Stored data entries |
------------------------------------------------

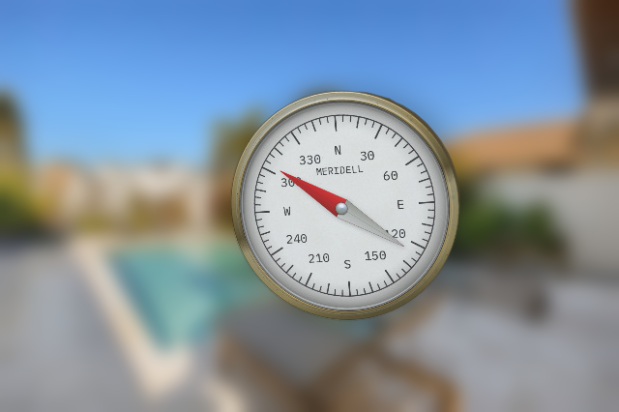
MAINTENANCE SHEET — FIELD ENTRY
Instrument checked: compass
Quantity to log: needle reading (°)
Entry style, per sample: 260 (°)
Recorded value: 305 (°)
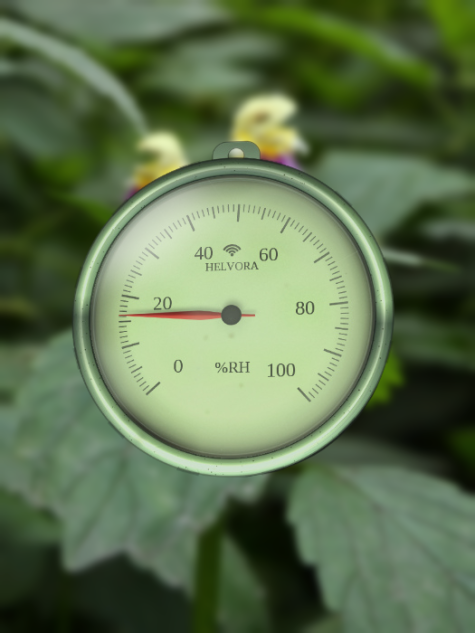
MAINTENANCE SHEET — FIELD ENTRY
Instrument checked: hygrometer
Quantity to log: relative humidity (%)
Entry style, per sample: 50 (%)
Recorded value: 16 (%)
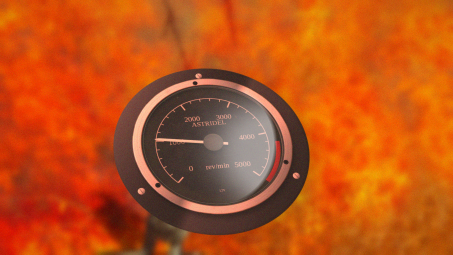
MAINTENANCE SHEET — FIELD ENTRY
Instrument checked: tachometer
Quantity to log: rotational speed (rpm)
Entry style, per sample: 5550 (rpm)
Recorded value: 1000 (rpm)
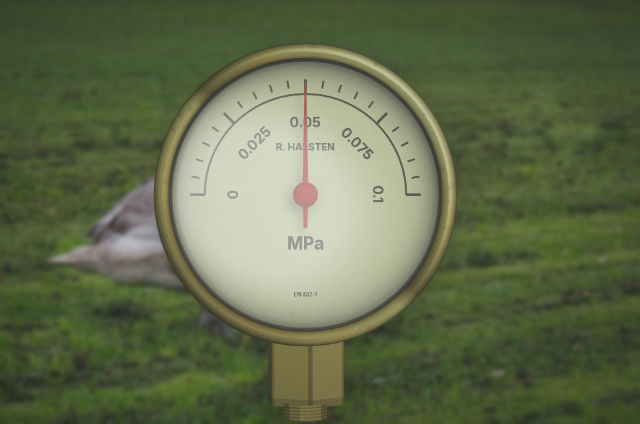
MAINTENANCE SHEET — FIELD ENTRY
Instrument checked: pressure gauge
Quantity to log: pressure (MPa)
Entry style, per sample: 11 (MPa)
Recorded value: 0.05 (MPa)
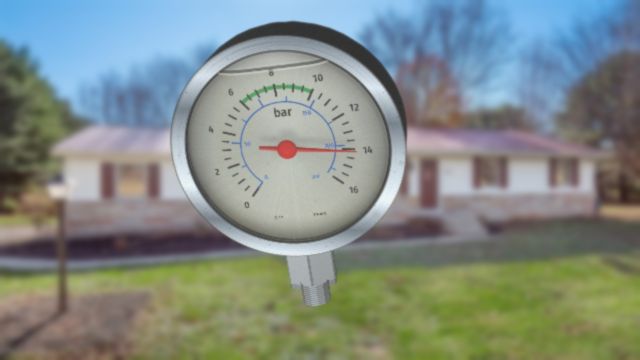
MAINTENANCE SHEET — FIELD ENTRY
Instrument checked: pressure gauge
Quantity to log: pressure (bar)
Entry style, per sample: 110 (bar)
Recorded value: 14 (bar)
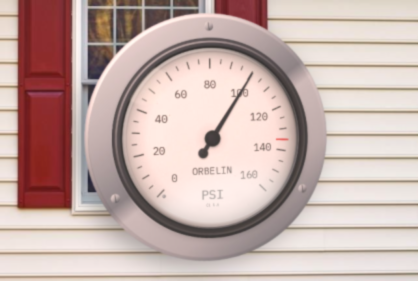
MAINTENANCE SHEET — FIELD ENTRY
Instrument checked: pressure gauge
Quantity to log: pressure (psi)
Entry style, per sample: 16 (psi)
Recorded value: 100 (psi)
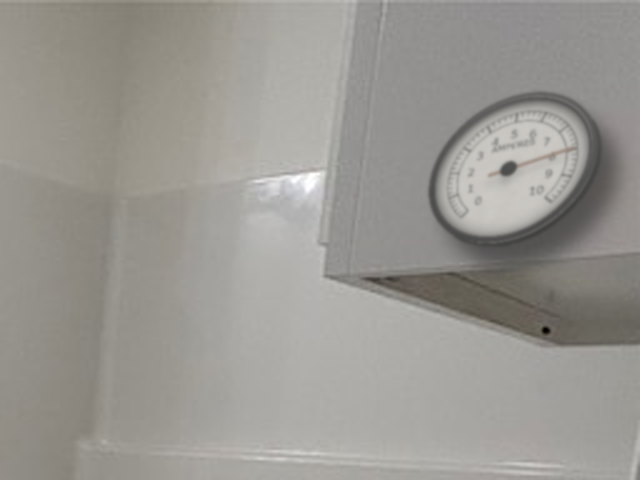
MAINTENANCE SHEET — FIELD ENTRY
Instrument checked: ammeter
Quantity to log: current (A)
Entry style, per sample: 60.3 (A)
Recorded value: 8 (A)
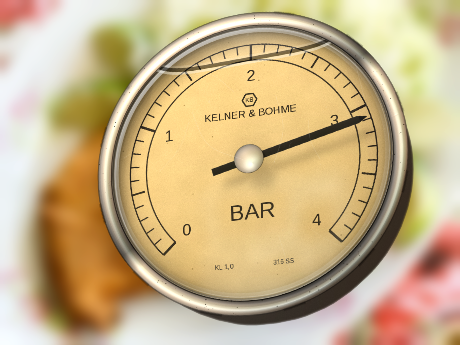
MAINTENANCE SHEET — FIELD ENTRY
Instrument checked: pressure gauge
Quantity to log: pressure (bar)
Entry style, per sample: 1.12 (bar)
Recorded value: 3.1 (bar)
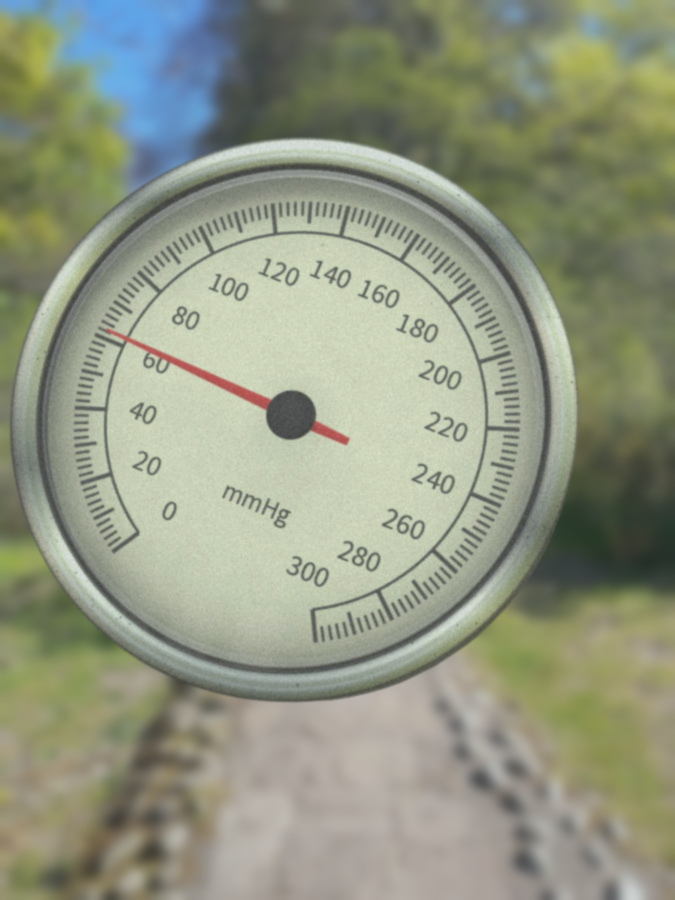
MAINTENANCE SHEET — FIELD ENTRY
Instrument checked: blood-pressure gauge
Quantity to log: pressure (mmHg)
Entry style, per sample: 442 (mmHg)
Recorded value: 62 (mmHg)
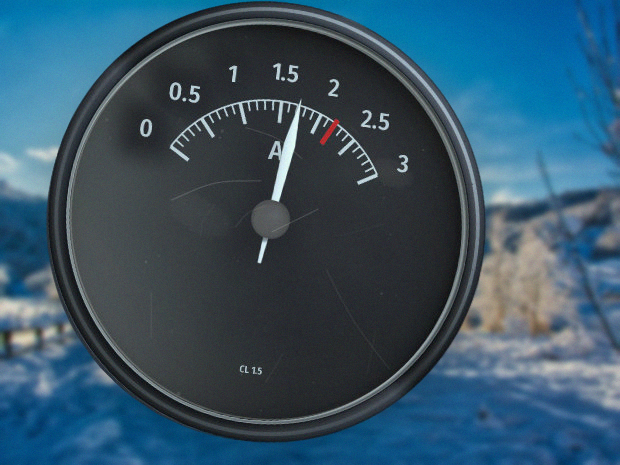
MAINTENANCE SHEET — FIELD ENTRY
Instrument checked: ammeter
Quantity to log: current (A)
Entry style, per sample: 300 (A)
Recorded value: 1.7 (A)
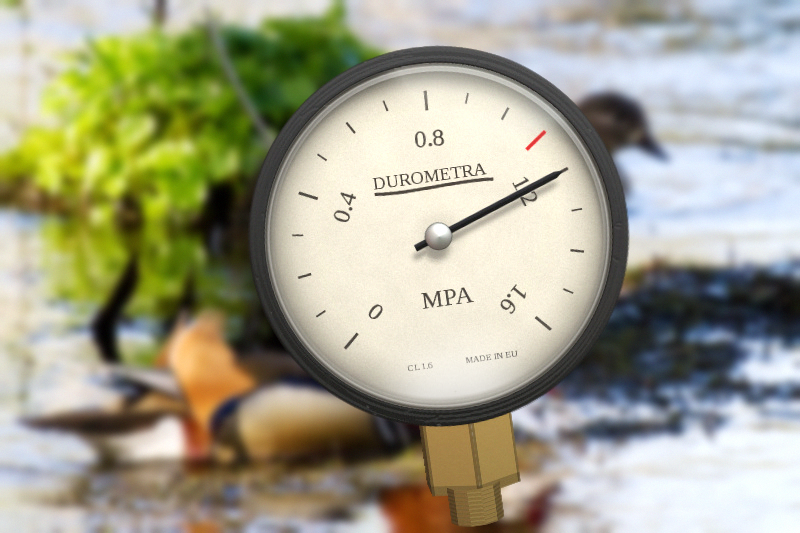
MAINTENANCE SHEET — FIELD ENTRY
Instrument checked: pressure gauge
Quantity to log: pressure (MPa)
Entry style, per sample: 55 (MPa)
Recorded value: 1.2 (MPa)
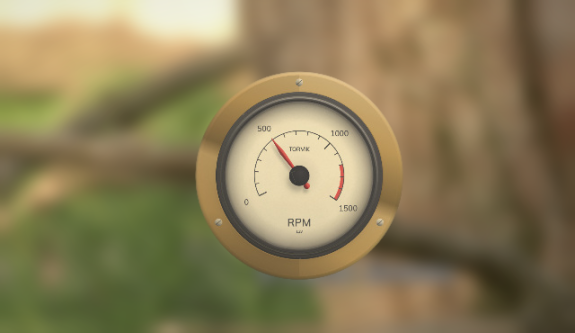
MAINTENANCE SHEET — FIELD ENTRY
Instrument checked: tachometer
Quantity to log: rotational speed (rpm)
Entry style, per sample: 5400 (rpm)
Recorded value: 500 (rpm)
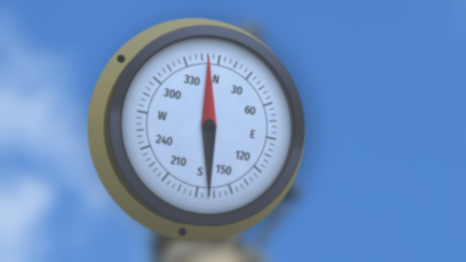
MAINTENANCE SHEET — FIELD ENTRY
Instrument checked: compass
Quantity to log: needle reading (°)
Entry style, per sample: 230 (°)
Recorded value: 350 (°)
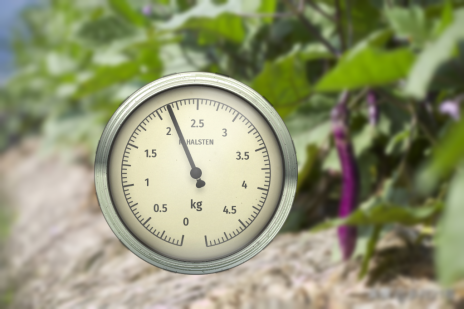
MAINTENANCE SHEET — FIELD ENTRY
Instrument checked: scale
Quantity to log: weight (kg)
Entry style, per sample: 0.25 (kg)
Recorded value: 2.15 (kg)
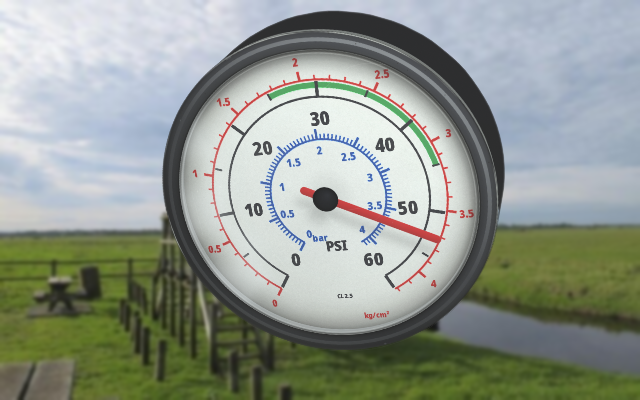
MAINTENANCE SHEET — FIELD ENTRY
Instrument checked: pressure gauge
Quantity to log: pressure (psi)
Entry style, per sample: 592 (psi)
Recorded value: 52.5 (psi)
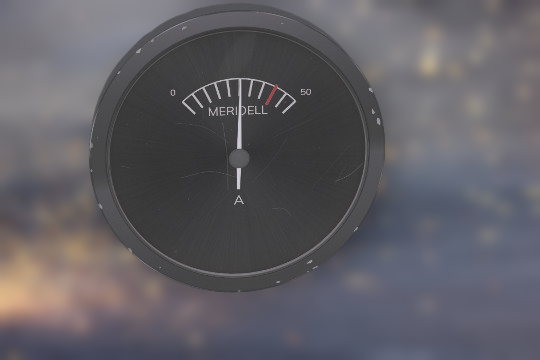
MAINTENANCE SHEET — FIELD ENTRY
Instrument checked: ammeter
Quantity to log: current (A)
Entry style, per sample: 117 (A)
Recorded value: 25 (A)
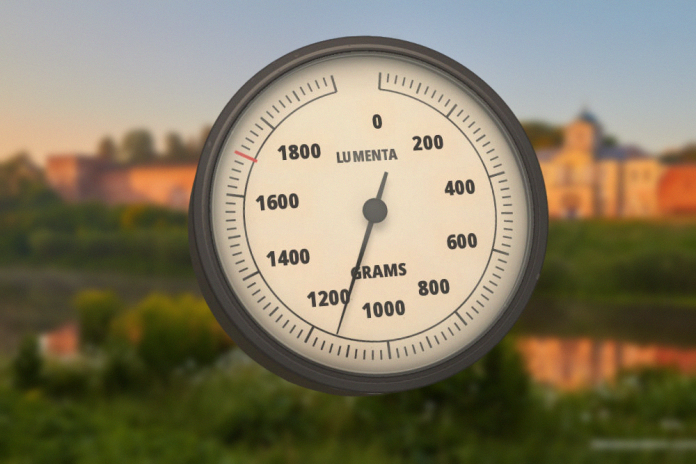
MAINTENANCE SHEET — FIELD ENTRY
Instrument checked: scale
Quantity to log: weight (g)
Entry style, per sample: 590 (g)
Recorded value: 1140 (g)
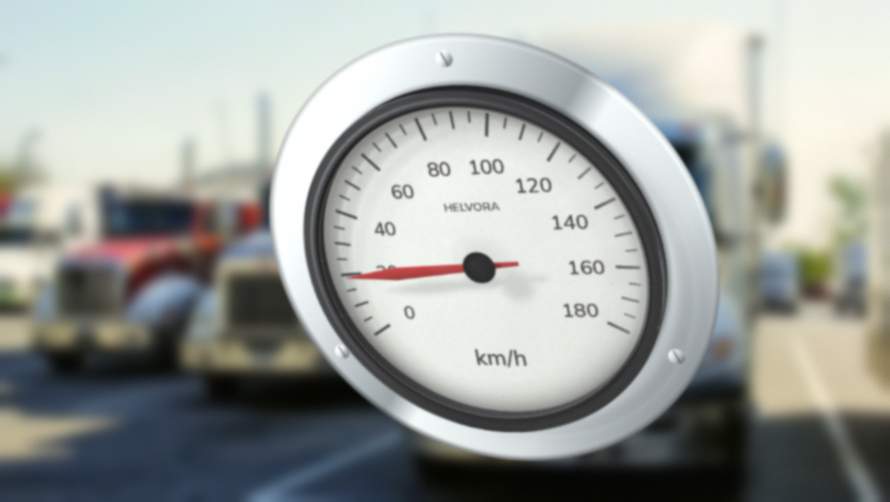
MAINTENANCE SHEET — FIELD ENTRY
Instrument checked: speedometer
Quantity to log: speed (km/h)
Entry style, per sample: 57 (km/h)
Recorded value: 20 (km/h)
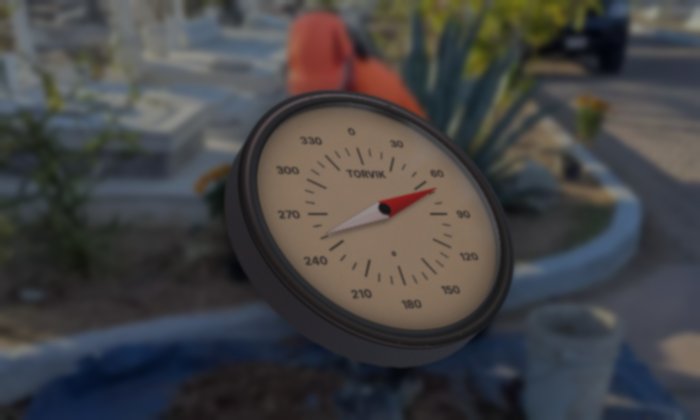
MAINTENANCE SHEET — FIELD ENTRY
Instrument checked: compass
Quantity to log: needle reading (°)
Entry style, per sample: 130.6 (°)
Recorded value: 70 (°)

------------------------------------------------

Exercise objective |
Pull out every line of text from the entries above, word for word, and leave the pictures out of your answer.

Answer for this exercise |
MAINTENANCE SHEET — FIELD ENTRY
Instrument checked: compass
Quantity to log: needle reading (°)
Entry style, per sample: 260 (°)
Recorded value: 305 (°)
MAINTENANCE SHEET — FIELD ENTRY
Instrument checked: hygrometer
Quantity to log: relative humidity (%)
Entry style, per sample: 50 (%)
Recorded value: 16 (%)
MAINTENANCE SHEET — FIELD ENTRY
Instrument checked: tachometer
Quantity to log: rotational speed (rpm)
Entry style, per sample: 5550 (rpm)
Recorded value: 1000 (rpm)
MAINTENANCE SHEET — FIELD ENTRY
Instrument checked: pressure gauge
Quantity to log: pressure (MPa)
Entry style, per sample: 11 (MPa)
Recorded value: 0.05 (MPa)
MAINTENANCE SHEET — FIELD ENTRY
Instrument checked: pressure gauge
Quantity to log: pressure (bar)
Entry style, per sample: 110 (bar)
Recorded value: 14 (bar)
MAINTENANCE SHEET — FIELD ENTRY
Instrument checked: pressure gauge
Quantity to log: pressure (psi)
Entry style, per sample: 16 (psi)
Recorded value: 100 (psi)
MAINTENANCE SHEET — FIELD ENTRY
Instrument checked: ammeter
Quantity to log: current (A)
Entry style, per sample: 60.3 (A)
Recorded value: 8 (A)
MAINTENANCE SHEET — FIELD ENTRY
Instrument checked: pressure gauge
Quantity to log: pressure (bar)
Entry style, per sample: 1.12 (bar)
Recorded value: 3.1 (bar)
MAINTENANCE SHEET — FIELD ENTRY
Instrument checked: blood-pressure gauge
Quantity to log: pressure (mmHg)
Entry style, per sample: 442 (mmHg)
Recorded value: 62 (mmHg)
MAINTENANCE SHEET — FIELD ENTRY
Instrument checked: ammeter
Quantity to log: current (A)
Entry style, per sample: 300 (A)
Recorded value: 1.7 (A)
MAINTENANCE SHEET — FIELD ENTRY
Instrument checked: pressure gauge
Quantity to log: pressure (MPa)
Entry style, per sample: 55 (MPa)
Recorded value: 1.2 (MPa)
MAINTENANCE SHEET — FIELD ENTRY
Instrument checked: tachometer
Quantity to log: rotational speed (rpm)
Entry style, per sample: 5400 (rpm)
Recorded value: 500 (rpm)
MAINTENANCE SHEET — FIELD ENTRY
Instrument checked: compass
Quantity to log: needle reading (°)
Entry style, per sample: 230 (°)
Recorded value: 350 (°)
MAINTENANCE SHEET — FIELD ENTRY
Instrument checked: scale
Quantity to log: weight (kg)
Entry style, per sample: 0.25 (kg)
Recorded value: 2.15 (kg)
MAINTENANCE SHEET — FIELD ENTRY
Instrument checked: pressure gauge
Quantity to log: pressure (psi)
Entry style, per sample: 592 (psi)
Recorded value: 52.5 (psi)
MAINTENANCE SHEET — FIELD ENTRY
Instrument checked: ammeter
Quantity to log: current (A)
Entry style, per sample: 117 (A)
Recorded value: 25 (A)
MAINTENANCE SHEET — FIELD ENTRY
Instrument checked: scale
Quantity to log: weight (g)
Entry style, per sample: 590 (g)
Recorded value: 1140 (g)
MAINTENANCE SHEET — FIELD ENTRY
Instrument checked: speedometer
Quantity to log: speed (km/h)
Entry style, per sample: 57 (km/h)
Recorded value: 20 (km/h)
MAINTENANCE SHEET — FIELD ENTRY
Instrument checked: compass
Quantity to log: needle reading (°)
Entry style, per sample: 130.6 (°)
Recorded value: 70 (°)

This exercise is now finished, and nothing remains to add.